*Assignment:* Every line in the entries where "measures" is found should be copied.

*** Records to process ***

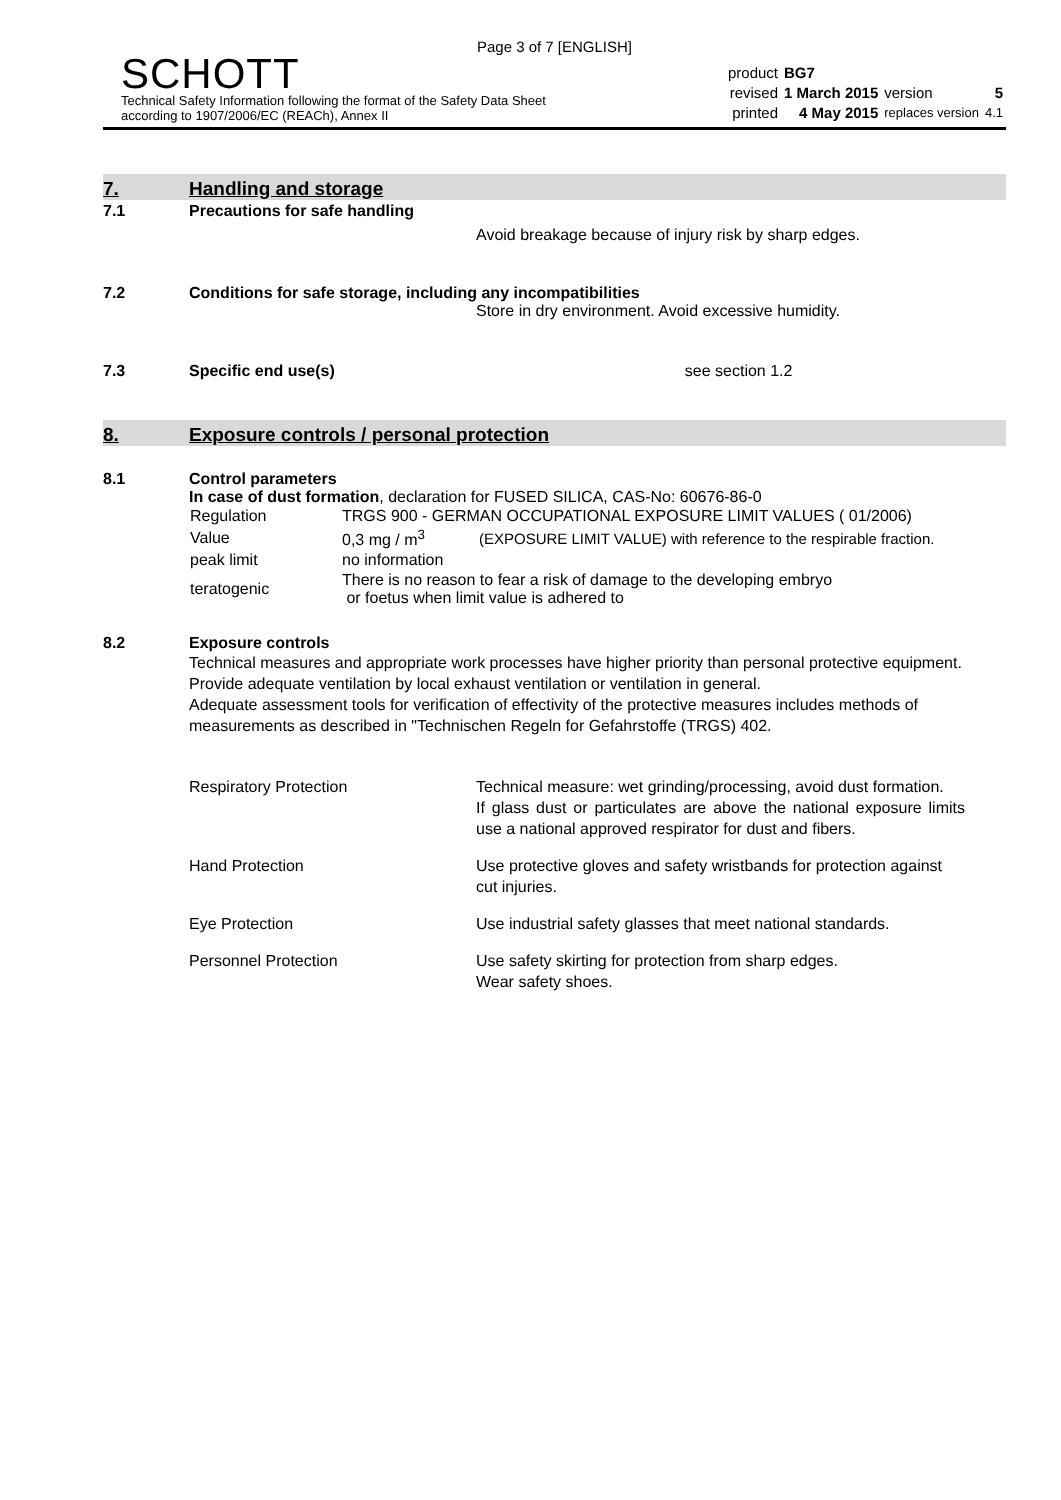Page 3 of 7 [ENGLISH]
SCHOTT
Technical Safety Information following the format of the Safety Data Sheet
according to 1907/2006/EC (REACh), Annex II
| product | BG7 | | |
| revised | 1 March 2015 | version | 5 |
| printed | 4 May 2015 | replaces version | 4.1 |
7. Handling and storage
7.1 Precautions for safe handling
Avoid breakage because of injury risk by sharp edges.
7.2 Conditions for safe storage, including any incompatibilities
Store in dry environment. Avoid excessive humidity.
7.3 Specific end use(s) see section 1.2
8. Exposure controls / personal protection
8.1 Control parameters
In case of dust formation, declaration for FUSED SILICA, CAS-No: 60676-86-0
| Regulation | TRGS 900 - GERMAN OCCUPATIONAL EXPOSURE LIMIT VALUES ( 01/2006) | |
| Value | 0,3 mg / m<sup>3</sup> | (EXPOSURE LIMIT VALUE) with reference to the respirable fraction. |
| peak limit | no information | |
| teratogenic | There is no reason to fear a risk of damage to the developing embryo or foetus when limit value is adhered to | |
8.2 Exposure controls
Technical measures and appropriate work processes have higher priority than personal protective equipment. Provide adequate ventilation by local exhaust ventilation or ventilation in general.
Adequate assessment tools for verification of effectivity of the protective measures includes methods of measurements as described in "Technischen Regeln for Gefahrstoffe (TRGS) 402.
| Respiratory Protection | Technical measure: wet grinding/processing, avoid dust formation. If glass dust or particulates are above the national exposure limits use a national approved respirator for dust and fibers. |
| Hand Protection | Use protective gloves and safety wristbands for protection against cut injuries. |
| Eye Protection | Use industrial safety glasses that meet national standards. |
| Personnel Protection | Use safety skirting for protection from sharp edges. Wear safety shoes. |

***
*** Records to process ***

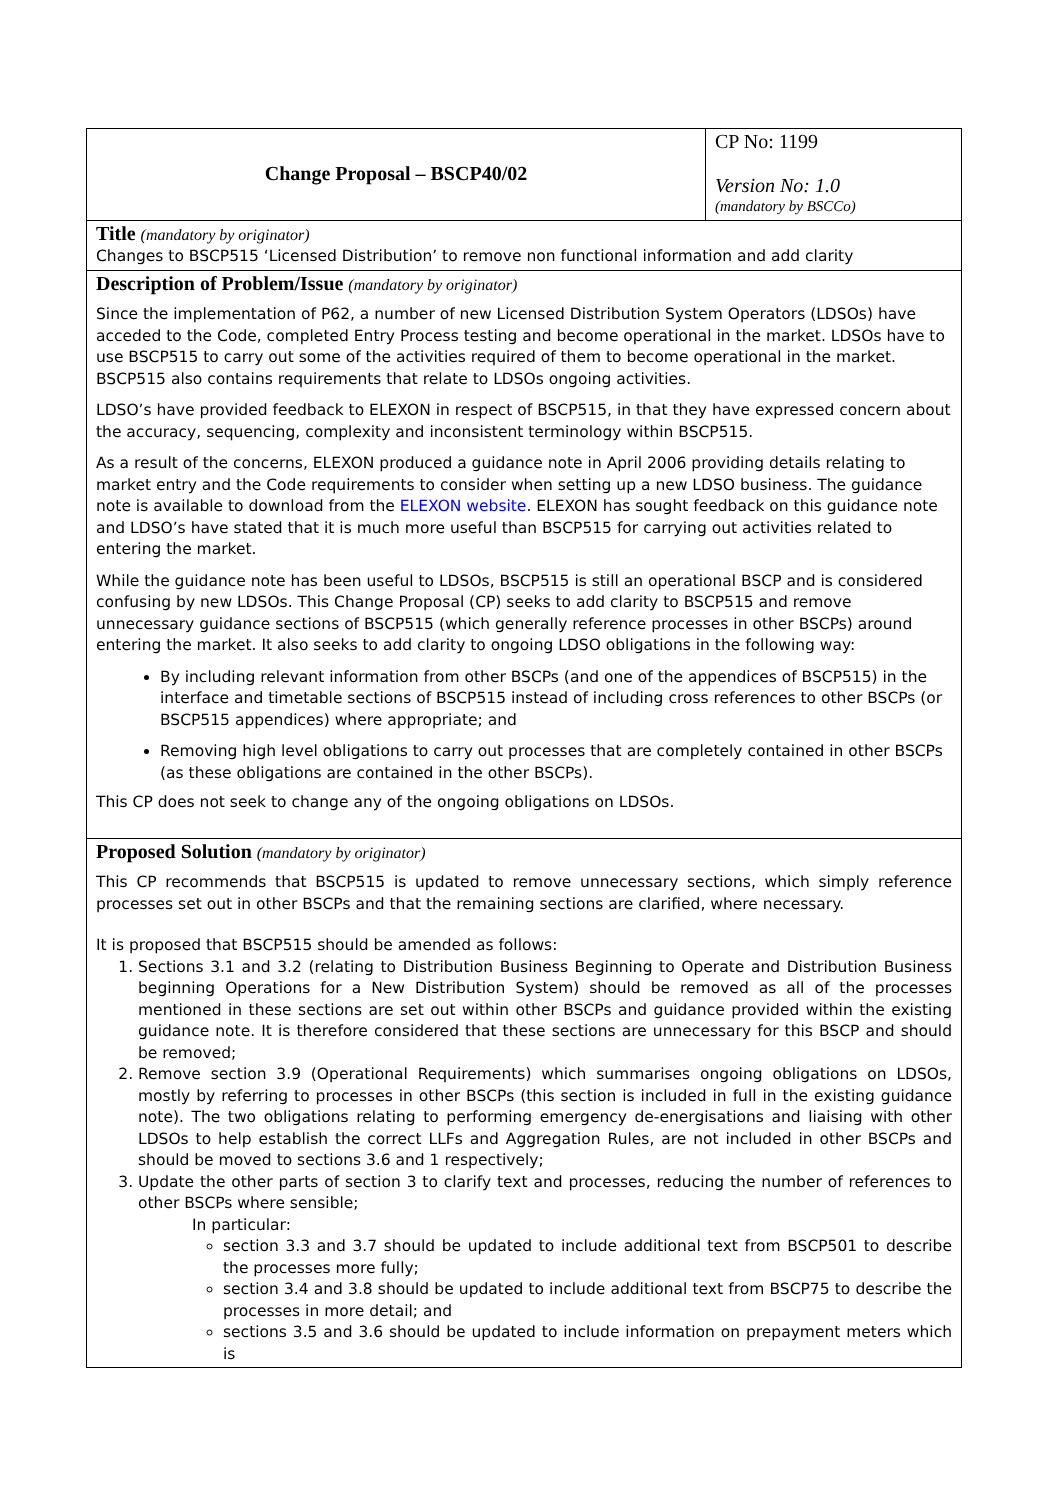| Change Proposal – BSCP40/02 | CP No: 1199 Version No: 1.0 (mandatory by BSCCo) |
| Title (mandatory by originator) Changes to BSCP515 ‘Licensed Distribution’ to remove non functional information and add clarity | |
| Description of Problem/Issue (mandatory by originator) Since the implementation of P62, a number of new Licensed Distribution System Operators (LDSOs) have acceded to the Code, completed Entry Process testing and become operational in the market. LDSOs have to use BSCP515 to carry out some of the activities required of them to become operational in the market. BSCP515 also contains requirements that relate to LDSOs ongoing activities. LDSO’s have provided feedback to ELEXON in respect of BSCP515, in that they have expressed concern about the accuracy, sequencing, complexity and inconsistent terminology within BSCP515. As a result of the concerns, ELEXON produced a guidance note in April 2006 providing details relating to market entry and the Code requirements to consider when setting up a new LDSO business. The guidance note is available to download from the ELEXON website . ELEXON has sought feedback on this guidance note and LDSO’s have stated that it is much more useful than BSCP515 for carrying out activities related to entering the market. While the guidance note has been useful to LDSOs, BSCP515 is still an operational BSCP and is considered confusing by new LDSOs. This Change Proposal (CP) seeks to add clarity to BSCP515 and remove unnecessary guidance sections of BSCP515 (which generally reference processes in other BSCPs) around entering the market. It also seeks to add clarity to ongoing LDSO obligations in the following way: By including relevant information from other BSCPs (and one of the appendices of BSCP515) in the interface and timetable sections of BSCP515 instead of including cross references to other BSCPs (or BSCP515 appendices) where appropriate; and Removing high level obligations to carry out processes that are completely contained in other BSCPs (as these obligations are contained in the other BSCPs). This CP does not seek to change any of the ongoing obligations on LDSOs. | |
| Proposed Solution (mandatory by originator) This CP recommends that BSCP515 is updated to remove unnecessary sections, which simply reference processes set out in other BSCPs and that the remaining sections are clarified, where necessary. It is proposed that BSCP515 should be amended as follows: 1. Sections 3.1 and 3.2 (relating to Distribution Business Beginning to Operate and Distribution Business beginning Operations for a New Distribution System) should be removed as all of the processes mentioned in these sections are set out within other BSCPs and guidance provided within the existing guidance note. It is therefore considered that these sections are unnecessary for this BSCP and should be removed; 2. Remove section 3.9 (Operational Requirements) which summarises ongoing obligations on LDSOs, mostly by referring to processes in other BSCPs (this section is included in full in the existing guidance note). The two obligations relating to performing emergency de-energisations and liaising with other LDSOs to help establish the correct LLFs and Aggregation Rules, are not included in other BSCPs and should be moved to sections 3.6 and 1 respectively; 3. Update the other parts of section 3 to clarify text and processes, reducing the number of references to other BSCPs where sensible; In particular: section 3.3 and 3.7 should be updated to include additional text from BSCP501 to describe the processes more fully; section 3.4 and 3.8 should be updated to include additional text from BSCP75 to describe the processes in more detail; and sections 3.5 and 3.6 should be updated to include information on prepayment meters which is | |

***
*** Records to process ***

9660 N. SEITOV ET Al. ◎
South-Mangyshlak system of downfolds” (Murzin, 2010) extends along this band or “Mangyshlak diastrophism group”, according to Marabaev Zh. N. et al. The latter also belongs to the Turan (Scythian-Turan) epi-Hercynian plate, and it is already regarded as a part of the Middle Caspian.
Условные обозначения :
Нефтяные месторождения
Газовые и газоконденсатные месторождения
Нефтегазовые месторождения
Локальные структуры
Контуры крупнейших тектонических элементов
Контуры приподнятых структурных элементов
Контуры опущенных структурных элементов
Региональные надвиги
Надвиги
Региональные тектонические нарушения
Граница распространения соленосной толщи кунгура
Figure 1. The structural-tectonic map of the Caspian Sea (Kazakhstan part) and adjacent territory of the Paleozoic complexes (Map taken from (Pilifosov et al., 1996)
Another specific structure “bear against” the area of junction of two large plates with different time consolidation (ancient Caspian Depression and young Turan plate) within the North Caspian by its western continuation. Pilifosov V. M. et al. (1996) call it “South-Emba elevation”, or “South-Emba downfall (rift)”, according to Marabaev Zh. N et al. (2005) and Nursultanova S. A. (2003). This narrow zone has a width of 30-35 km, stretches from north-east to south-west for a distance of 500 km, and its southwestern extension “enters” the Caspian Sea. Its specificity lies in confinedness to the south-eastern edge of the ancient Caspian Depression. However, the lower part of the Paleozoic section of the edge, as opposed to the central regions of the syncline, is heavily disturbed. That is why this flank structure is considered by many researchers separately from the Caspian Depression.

***

*Answer:*
Technical measures and appropriate work processes have higher priority than personal protective equipment. Provide adequate ventilation by local exhaust ventilation or ventilation in general.
Adequate assessment tools for verification of effectivity of the protective measures includes methods of measurements as described in "Technischen Regeln for Gefahrstoffe (TRGS) 402.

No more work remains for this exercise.